Pour garder la tête hors de l’eau, Anne-Sophie Aubin a créé une page Facebook juste avant le confinement. Après deux ans de crise sanitaire et un combat contre son cancer, elle trouve, sur internet, un soutien de taille. Sa plus jeune fille, en CP, refuse depuis plusieurs semaines de retourner à l’école, elle est angoissée à l’idée de sortir de chez elle "même 10 minutes en voiture avec son papa", s’inquiète Anne-Sophie Aubin.

 


"Sur les premières périodes, il y avait une adaptation chez l’enfant mais aussi parce qu’il y avait un contexte de bataille chez les adultes. Aujourd’hui, les adultes sont dans un contexte de découragement et de spirale donc les enfants s’adaptent aussi au négatif
, explique la psychologue Sylvie Moucheron. Nous avons passé beaucoup de temps enfermés ou en restrictions sociales et l’être humain a une faculté à s’adapter même au pire. Il y a donc beaucoup de personnes qui se sont faits à l’idée de ne plus sortir de chez elles en se disant que, dans le fond, ce n’est pas si grave que ça. Aujourd’hui, je fais même des prescriptions pour que les personnes reprennent des abonnements au cinéma ou au théâtre parce qu’on ne vit pas bien dans l’isolement."

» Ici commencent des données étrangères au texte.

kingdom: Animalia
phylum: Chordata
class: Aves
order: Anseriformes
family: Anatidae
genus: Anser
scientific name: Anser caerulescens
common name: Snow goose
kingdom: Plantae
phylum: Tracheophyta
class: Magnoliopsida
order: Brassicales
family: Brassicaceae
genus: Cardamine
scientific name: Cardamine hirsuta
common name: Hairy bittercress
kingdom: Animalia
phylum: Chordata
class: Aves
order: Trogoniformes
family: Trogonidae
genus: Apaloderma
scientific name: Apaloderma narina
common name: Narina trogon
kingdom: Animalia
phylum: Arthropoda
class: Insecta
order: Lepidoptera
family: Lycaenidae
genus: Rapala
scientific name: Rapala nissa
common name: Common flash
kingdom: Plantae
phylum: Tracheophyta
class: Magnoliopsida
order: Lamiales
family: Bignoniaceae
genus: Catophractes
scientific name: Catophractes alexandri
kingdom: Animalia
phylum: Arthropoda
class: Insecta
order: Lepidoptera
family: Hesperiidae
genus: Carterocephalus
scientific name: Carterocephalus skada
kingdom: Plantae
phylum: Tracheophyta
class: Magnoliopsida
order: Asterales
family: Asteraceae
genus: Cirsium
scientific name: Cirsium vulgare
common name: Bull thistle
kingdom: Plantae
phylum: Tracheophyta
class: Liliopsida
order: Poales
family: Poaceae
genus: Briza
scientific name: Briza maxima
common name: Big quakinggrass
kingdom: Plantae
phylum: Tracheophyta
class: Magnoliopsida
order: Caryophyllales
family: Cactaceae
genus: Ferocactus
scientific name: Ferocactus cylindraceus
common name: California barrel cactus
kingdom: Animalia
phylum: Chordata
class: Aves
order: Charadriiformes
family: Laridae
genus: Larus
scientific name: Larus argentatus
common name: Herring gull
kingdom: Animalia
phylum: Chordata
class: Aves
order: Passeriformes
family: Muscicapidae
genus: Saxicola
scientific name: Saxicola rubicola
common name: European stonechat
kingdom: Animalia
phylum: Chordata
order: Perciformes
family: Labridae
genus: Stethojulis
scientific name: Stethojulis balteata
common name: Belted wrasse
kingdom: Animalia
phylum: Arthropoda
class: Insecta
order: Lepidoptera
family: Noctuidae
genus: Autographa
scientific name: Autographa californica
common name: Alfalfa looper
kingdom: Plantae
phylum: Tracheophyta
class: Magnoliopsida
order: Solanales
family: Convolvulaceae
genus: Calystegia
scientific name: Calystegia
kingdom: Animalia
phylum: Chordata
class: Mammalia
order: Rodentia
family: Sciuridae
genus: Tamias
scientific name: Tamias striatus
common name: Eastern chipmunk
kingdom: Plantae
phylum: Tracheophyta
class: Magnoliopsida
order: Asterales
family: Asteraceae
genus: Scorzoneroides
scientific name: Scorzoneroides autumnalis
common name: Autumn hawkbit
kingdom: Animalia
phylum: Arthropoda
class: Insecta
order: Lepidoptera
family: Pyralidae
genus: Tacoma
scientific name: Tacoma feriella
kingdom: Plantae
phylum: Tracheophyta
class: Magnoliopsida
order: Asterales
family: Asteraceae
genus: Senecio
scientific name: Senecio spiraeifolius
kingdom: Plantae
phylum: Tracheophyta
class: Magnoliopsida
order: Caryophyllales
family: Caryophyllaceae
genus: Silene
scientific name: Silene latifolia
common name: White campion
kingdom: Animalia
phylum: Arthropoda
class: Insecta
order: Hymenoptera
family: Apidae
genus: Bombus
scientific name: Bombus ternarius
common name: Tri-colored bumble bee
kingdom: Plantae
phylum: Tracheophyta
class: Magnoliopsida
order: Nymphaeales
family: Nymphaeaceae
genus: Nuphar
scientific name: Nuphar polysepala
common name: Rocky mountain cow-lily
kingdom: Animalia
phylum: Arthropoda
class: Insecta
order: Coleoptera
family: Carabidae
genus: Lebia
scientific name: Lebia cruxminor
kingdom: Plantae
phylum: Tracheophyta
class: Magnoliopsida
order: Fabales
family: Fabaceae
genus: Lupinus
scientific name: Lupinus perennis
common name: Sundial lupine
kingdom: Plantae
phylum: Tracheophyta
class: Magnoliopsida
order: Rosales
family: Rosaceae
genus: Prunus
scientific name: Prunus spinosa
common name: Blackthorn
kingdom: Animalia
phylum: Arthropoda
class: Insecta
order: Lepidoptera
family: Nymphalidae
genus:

Pour éviter de trop tourner en rond et de déprimer, la praticienne conseille de se faire un planning journalier et de diversifier ses tâches. "Il ne faut pas laisser le temps se dérouler et se vider", prévient la spécialiste. Vous pouvez, par exemple, appeler deux personnes de votre répertoire, cuisiner, faire du sport ou encore simplement mettre un réveil pour garder un rythme.

"J’ai les réseaux sociaux, les appels visio et on essaye d’occuper les enfants comme on peut. Il y a deux jours, on a fabriqué une poupée avec ma fille", énumère Anne-Sophie Aubin en partageant avec nous une photo de sa création avec sa fille.

Chez certains, ces périodes d’isolement génèrent aussi du bon. Elles peuvent contribuer à faire disparaître certaines peurs, forcer à regarder une situation sous un angle nouveau. "C’est vrai que la période a contribué, chez certaines personnes, à retirer des peurs : la peur de l’avenir, la peur professionnelle. Des gens ont changé de métier et sont heureux. L’avenir étant incertain, on en a moins peur. Je pourrais même vous dire on va tous mourir donc autant vivre", préfère en rire la psychologue ardennaise.

Quoiqu’il en soit, « Un jour sans fin » se termine bien. Bill Murray réussit à briser la boucle temporelle dans laquelle il est piégé et à se réveiller (enfin!) le lendemain du jour de la marmotte…un 3 février.